FR - Support to appropriately reschedule the task in case a delegate gets disconnected while running a task. | Feature Requests | harness

FR - Support to appropriately reschedule the task in case a delegate gets disconnected while running a task.

in progress

Teal Alpaca

When a harness delegate, running as a pod in k8s, is rescheduled by the k8s control plane as part of the usual course of cycling nodes, relocating for better resource utilization, etc -- all normal and expected activities -- end users are met with a "harness delegate disconnect" error and the pipeline simply fails.
We configured failure strategies on the stages and believed this should be sufficient but it has proven otherwise. In communicating with our Harness sales & engineering reps, this failure mode simply results in "lost tasks".
This needs to be addressed: we expect the failure strategies and general harness machinery should be able to handle this and appropriately reschedule the task accordingly, failing only when the configured failure strategy is exhausted.

Created by Ankit Kumar

August 7, 2024

Autopilot

Merged in a post:

Delegate should retain some stateful information about ongoing tasks or have a way for tasks to replay

Controlled Tapir

Running software in the cloud it is expected that there are partitioned events that can occur that can cause disruption be that connectivity, the container restarts, etc. 
Today if the delegate container is restarted assuming a software error or some other problem if there are running tasks.  Once the delegate is restarted those tasks are orphaned.
Possible solution 1:
Task information state is stateful this would require that state stored somewhere or if there are multiple delegates the state distributed.

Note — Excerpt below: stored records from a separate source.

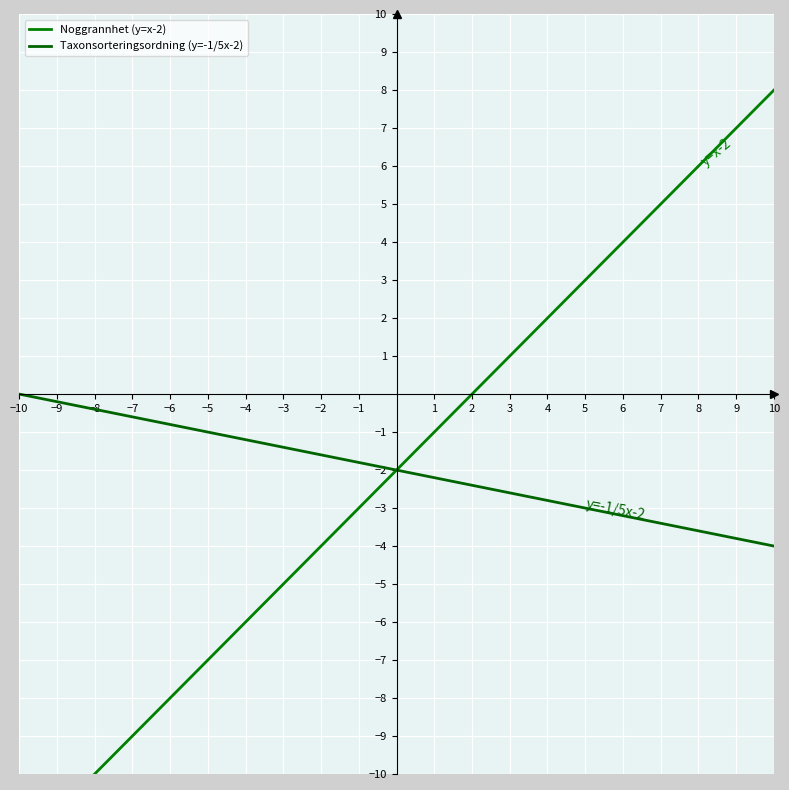

True or false: Noggrannhet (y=x-2) and Taxonsorteringsordning (y=-1/5x-2) cross at least once.

False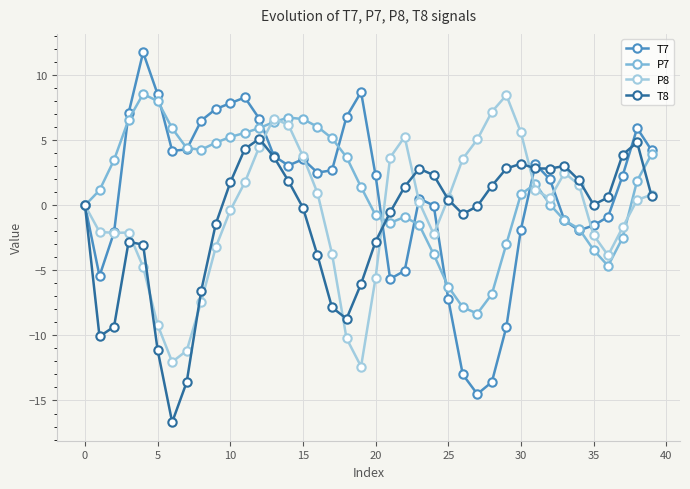

True or false: T7 has more than 0 points higher than both neighbors.

True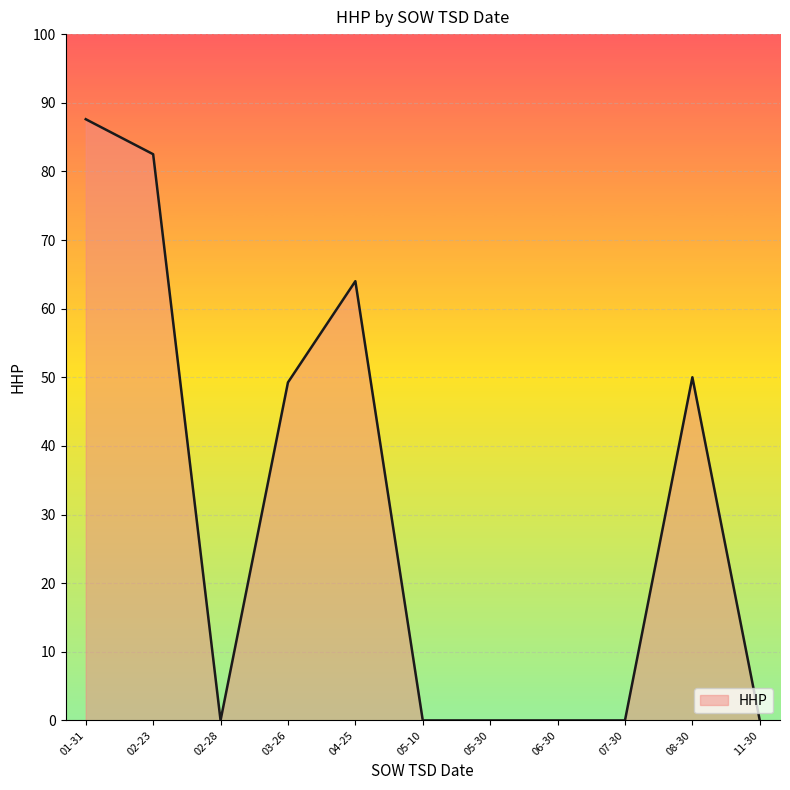

What is the change in value from 04-25 to 06-30?

-64.0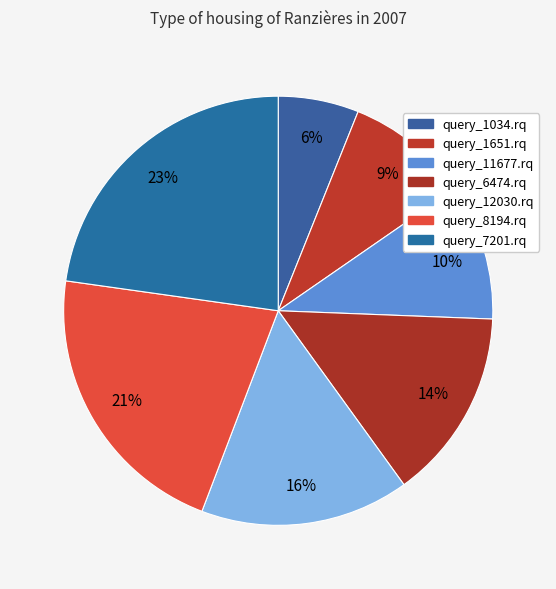

Count the number of slices in the pie.

7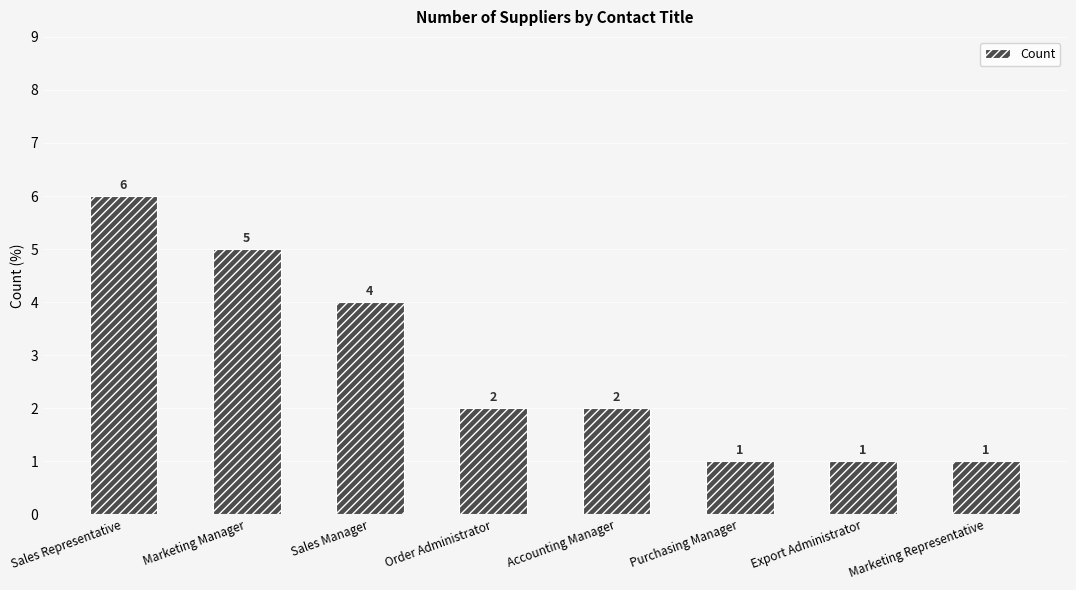

Where does the data first go above 2?

Sales Representative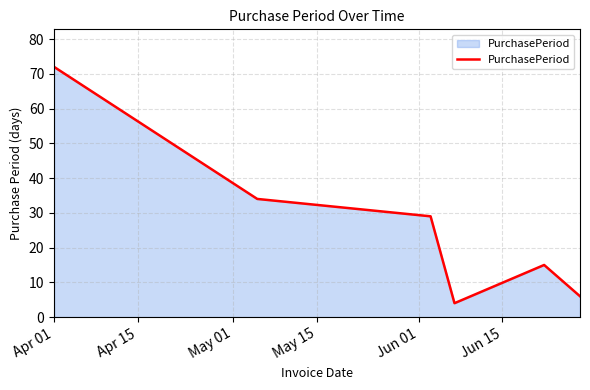

How many interior local valleys (lower than both neighbors) does the data have?

1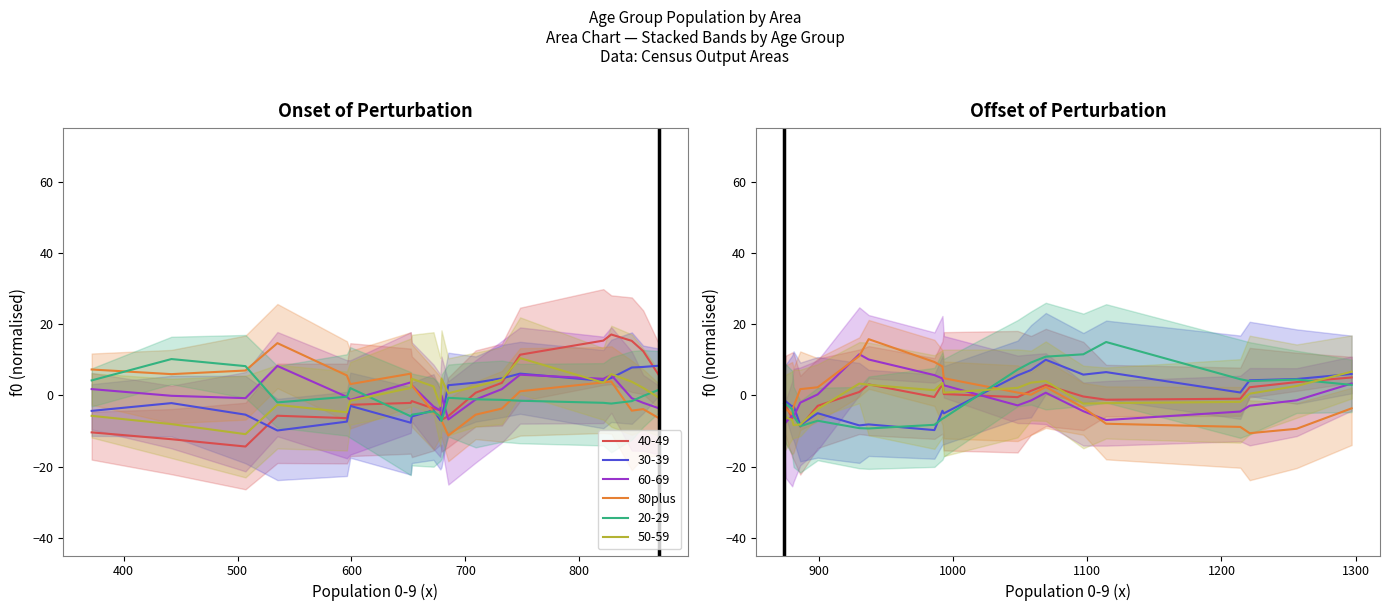

Does the chart display data point markers on the line(s)?

No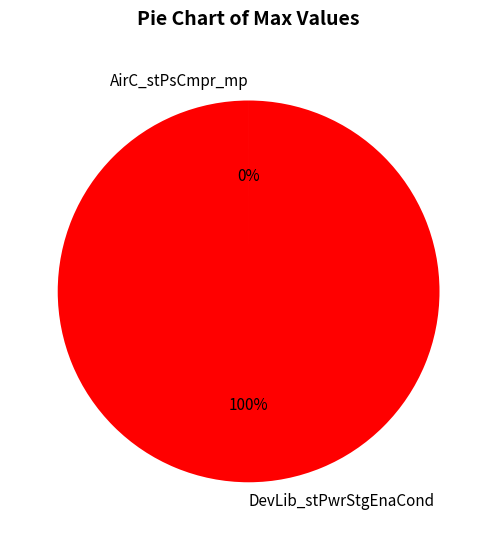

Does any single category account for the majority?

Yes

Upon restarting a delegate the last state is known and task can be resumed.
Possible solution 2: 
The task itself can be replayed after a period of time if there is no new activity the task can attempt to reconnect and replay the last step. Idempotency would need to be considered here. 
Possible solution 3:
The task times outs and the pipeline run fails instead of being stuck in a running state.  This forces the user to take action quickly when the delegate is not recoverable.

December 25, 2024

Autopilot

Merged in a post:

Enhance Delegate Task Assignment to Handle Disconnected Delegates Efficiently

Printed Armadillo

We have encountered issues where our pipelines become stuck or fail when delegates disconnect unexpectedly during task assignment or task rebroadcasting. The system continues to attempt to assign tasks to these disconnected delegates, causing delays and hindering our deployment processes.
Problem Statement:
Pipelines get stuck when tasks are repeatedly broadcast to delegates that are no longer connected.
There is no immediate detection or handling mechanism for delegates that disconnect during task assignments.
This leads to increased pipeline execution times and requires manual intervention to abort and restart pipelines.
Proposed Solution:
Implement a mechanism to promptly detect when delegates have disconnected during task assignment.
Introduce logic to reassign tasks to available and connected delegates without causing the pipeline to hang.
Optimize the task rebroadcasting process to avoid repeatedly targeting disconnected delegates.
Benefits:
Improved reliability and stability of pipeline executions.
Reduced manual intervention to manage stuck or failed pipelines.
Enhanced efficiency in environments with fluctuating delegate availability.
Use Case:
As a user, when I run a pipeline, I want the system to handle delegate disconnections gracefully so that my pipeline does not get stuck or fail, ensuring smooth and efficient deployments.

November 25, 2024

This post was marked as

in progress

Rohan Gupta

marked this post as

long-term

We can improve this, lost tasks shouldn't be happening, we will review this.